In Grupe v. Glick, supra, 26 Cal.2d 680, the defendant had agreed to sell certain machines to the plaintiff and had expressly warranted that they were suitable for the purpose of refining oil. The contract gave the plaintiff the exclusive selling rights for the device, and it was contemplated by the parties that he would sell them at retail at an increased price over the price which he was obligated to pay to the defendant for them. Here again the object of the contract, so far as the plaintiff was concerned, was the purchase of these machines and the resale of them at a profit.
In Natural Soda Products Co. v. City of Los Angeles, 23 Cal.2d 193 [143 P.2d 12], the court did not have before it any question as to damages for the breach of a contract.
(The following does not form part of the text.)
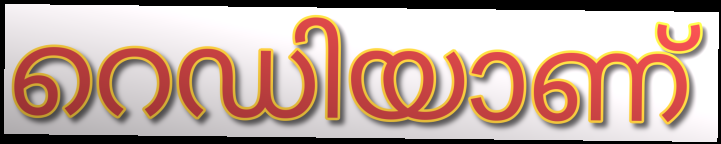
റെഡിയാണ്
There the court only held that the profits that the plaintiff might have made from the use of land, of which use it. had been wrongfully deprived by the defendant, was evidence of the value of that use.
Even if we assume that plaintiffs were entitled to recover damages of the type which we have been discussing, that is, a loss due to their being unable to reduce their cost of manufacture, then still the damages awarded are beyond those to which they were entitled under the contract. By the express terms of the contract the machine was warranted to operate for a period of only six months, but the damages awarded were based upon the so-called loss of profits over a period of nine months. It is impossible for me to see upon what theory the majority can uphold this award.
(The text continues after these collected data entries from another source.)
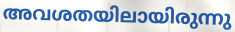
അവശതയിലായിരുന്നു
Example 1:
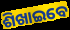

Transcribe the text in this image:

ଶିଖାଇବେ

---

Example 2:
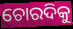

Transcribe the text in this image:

ଚୋରଦିକୁ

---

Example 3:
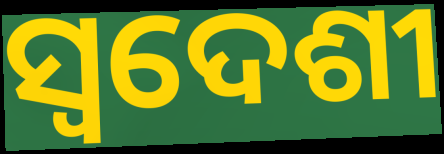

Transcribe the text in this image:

ସ୍ୱଦେଶୀ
I would reverse the judgment with directions to the trial court to enter judgment for the plaintiffs for the sum of $12,291.25, this being the sum of the damages awarded by the trial court as the difference between the value of the *17machine delivered and the amount paid by the respondents therefor and the moneys expended by respondents to cure the defects in the machine.
Appellants’ petition for a hearing by the Supreme Court was denied June 20, 1956.

Assigned by Chairman of Judicial Council.